— Одна нога здесь, другая — там, — напутствовал его Суонсон. — Имейте в виду, Джолли, вы к такой работе непривычны. Жду вас минут через десять.
Вернулись они ровно через четыре минуты. Но потерявшего сознание Рингмана с ними не было. Браун не то тащил, не то нес бесчувственное тело доктора Джолли.
— Так и не понял, что же произошло, — тяжело дыша, произнес Браун, не в силах унять дрожь от перенапряжения. Джолли весил килограммов на двенадцать больше него. — Войдя в машинное, мы закрыли за собой дверь. Первым шел я. Вдруг Джолли упал на меня. Я решил, что он споткнулся. Он сбил с ног и меня самого. Поднявшись на ноги, я увидел, что Джолли лежит сзади меня. Я направил на него фонарь. Смотрю: а он потерял сознание. Маска сорвана. Я кое-как надел ее на него и быстро потащил сюда.

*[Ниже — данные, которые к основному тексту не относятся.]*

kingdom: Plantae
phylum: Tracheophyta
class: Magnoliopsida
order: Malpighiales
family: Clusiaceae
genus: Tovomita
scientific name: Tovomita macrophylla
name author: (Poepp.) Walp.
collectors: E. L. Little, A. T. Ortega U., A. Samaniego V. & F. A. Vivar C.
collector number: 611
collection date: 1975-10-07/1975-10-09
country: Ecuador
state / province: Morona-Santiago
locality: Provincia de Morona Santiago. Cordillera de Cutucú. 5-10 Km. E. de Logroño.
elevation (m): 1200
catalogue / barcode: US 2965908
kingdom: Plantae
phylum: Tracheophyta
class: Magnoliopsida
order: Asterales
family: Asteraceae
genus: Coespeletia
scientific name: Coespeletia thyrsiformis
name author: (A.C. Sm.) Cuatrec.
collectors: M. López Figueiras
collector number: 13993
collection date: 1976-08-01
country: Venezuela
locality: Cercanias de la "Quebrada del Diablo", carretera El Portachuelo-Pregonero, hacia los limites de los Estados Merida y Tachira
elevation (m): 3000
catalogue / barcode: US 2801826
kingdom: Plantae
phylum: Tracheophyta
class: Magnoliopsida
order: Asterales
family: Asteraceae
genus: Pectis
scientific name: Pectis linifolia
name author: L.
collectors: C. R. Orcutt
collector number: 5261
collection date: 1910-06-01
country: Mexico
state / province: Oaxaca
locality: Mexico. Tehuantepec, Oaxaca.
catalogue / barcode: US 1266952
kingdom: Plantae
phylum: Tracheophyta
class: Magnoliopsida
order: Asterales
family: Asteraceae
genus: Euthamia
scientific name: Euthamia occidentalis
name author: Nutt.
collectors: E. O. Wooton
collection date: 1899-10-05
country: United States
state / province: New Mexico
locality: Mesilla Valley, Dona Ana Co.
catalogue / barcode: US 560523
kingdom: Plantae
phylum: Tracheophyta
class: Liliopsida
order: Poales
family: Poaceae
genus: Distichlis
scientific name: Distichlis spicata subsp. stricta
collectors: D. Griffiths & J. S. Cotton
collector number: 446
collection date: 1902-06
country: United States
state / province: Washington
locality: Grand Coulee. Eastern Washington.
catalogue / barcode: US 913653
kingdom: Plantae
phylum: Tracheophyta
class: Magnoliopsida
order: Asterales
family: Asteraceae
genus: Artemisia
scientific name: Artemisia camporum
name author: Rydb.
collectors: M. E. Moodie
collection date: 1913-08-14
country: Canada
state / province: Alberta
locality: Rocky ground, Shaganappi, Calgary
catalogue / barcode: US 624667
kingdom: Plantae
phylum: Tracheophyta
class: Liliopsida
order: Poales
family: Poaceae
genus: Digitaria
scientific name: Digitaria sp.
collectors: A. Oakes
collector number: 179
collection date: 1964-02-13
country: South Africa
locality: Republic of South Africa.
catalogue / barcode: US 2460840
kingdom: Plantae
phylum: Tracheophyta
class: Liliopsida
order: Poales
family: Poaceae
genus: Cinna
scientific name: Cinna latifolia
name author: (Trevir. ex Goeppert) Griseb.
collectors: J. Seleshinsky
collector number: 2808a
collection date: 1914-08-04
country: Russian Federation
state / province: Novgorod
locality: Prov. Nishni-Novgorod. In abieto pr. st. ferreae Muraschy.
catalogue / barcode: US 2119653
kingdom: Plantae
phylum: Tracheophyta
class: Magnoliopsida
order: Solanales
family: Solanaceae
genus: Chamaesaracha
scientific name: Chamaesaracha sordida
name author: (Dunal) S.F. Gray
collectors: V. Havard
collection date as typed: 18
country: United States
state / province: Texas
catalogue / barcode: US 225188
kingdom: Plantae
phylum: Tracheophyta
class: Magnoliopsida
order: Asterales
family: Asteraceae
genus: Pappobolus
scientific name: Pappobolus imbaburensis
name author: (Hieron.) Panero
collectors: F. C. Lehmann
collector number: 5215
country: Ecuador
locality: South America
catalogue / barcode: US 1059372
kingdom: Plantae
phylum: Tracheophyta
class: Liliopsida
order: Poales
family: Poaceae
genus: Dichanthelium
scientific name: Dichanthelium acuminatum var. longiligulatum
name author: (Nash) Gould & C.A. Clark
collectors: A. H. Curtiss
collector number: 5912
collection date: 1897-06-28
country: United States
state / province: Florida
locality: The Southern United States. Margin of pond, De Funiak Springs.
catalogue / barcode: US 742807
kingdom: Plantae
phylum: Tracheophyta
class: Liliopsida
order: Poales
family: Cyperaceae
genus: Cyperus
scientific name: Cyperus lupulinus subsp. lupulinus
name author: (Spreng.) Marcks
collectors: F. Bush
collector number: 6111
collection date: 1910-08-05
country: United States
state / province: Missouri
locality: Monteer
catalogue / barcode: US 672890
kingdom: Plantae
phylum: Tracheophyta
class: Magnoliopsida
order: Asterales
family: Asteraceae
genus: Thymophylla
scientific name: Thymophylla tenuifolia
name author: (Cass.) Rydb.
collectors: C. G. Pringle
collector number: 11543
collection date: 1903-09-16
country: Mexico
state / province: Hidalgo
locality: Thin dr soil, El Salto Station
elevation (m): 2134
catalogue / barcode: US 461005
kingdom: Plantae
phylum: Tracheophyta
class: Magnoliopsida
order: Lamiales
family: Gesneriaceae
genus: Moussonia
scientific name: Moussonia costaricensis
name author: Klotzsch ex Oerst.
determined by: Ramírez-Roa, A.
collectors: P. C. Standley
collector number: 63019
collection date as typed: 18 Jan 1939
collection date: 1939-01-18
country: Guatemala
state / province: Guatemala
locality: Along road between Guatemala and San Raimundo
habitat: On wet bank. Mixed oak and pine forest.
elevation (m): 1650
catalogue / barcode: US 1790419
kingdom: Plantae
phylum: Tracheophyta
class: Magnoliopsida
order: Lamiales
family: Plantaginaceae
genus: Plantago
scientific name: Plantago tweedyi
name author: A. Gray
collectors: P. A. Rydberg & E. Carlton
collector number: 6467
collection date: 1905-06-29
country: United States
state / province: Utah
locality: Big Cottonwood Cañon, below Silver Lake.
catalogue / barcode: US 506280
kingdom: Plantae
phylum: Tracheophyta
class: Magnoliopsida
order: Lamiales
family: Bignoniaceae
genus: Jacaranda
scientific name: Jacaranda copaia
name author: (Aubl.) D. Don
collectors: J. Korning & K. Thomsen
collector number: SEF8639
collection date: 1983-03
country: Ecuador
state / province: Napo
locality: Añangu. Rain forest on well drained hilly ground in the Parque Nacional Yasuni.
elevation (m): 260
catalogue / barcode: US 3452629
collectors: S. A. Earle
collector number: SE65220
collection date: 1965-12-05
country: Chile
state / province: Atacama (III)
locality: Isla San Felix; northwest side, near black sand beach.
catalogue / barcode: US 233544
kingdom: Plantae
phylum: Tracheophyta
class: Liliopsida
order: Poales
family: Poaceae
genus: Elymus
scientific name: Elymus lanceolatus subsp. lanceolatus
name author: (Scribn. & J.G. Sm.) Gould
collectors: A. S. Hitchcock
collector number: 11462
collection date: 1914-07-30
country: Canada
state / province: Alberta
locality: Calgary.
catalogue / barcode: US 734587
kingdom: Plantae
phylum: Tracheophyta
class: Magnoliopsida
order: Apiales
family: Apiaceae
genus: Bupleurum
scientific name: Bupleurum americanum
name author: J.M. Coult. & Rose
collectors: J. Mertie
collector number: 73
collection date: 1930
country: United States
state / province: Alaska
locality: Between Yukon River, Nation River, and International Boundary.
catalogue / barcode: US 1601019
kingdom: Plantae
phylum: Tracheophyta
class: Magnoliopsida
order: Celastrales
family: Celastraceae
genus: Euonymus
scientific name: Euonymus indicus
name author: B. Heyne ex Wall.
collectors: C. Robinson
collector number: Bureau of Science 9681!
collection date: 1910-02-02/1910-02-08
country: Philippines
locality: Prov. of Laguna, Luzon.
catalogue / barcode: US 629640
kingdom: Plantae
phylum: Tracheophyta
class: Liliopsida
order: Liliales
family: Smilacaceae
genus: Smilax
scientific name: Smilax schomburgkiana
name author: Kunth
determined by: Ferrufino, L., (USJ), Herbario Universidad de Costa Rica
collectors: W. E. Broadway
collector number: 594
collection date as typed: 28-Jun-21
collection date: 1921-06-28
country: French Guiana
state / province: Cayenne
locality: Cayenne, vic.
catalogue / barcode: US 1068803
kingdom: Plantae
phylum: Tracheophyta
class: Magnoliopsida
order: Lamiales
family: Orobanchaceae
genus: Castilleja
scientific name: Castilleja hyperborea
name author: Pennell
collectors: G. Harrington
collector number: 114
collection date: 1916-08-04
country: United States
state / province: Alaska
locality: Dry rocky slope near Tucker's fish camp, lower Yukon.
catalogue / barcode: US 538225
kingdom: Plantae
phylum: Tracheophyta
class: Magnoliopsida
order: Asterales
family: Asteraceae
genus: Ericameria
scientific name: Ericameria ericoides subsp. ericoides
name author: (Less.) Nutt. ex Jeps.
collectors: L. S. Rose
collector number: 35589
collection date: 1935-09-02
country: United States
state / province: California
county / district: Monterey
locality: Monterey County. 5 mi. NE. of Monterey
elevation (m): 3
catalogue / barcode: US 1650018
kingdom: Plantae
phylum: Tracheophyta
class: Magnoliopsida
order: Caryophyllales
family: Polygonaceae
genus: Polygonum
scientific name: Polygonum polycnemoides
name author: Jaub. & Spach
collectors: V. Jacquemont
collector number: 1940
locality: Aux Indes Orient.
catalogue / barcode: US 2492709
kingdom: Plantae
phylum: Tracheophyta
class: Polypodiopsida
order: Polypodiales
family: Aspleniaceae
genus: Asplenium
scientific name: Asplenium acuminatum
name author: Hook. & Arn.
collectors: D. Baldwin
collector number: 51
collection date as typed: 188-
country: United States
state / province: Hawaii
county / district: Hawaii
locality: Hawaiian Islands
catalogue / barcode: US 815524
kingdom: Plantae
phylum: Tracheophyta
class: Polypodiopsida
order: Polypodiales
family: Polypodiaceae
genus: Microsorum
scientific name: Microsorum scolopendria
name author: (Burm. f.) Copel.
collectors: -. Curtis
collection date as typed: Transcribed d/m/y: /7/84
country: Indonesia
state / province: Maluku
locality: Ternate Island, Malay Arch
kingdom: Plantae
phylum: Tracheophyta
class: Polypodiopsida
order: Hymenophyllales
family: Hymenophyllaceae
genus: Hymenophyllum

— Ну и ну, — задумчиво протянул Ганзен. — Профессия врача на борту «Дельфина» становится опасной. — С этими словами он хмуро посмотрел на неподвижное тело доктора Джолли, которого уже несли к задней двери, где воздух был сравнительно чище. — Все три костоправа выведены из строя. Очень кстати, не правда ли, командир?
Суонсон ничего не ответил. Я его спросил:
— Вы знаете, какой именно укол нужно сделать Рингману, каким образом и куда?
— Нет.
— А кто-нибудь из членов экипажа знает?
— Не буду с вами пререкаться, доктор Карпентер.
Открыв сумку доктора Джолли, я порылся в ней и нашел то, что искал. Наполнив шприц содержимым ампулы, я воткнул иглу себе в левое предплечье.
— Это болеутоляющее средство, — произнес я. — Боли я боюсь, а мне нужно, чтобы указательный и большой палец на этой руке работали. — Посмотрев на Ролингса, который, несмотря на то что было нечем дышать, казался в форме, я спросил его: — Как себя чувствуешь?
— Засиделся без дела. — Встав со стула, моряк поднял с палубы свой кислородный аппарат. — Не бойтесь, док. Имея под рукой такого классного специалиста, как Ролингс...
— В кормовых отсеках сколько угодно свежих людей, доктор Карпентер, — заметил Суонсон.
— Нет. Только Ролингс. Это в его же интересах. Может, он нынче заработает две медали.
Улыбнувшись, Ролингс натянул маску на лицо. Две минуты спустя мы оказались в машинном отделении.
Жара была невыносимой. Несмотря на мощные фонари, видимость не превышала восемнадцати дюймов, но в остальном все было более-менее сносно. Кислородный аппарат функционировал нормально, никакого дискомфорта я не испытывал. Хочу сказать, поначалу.
Взяв меня за руку, Ролингс подошел к верхней части трапа, ведущего в турбинный отсек. Услышав характерное шипение огнетушителя, я огляделся вокруг, пытаясь установить, откуда доносится этот звук.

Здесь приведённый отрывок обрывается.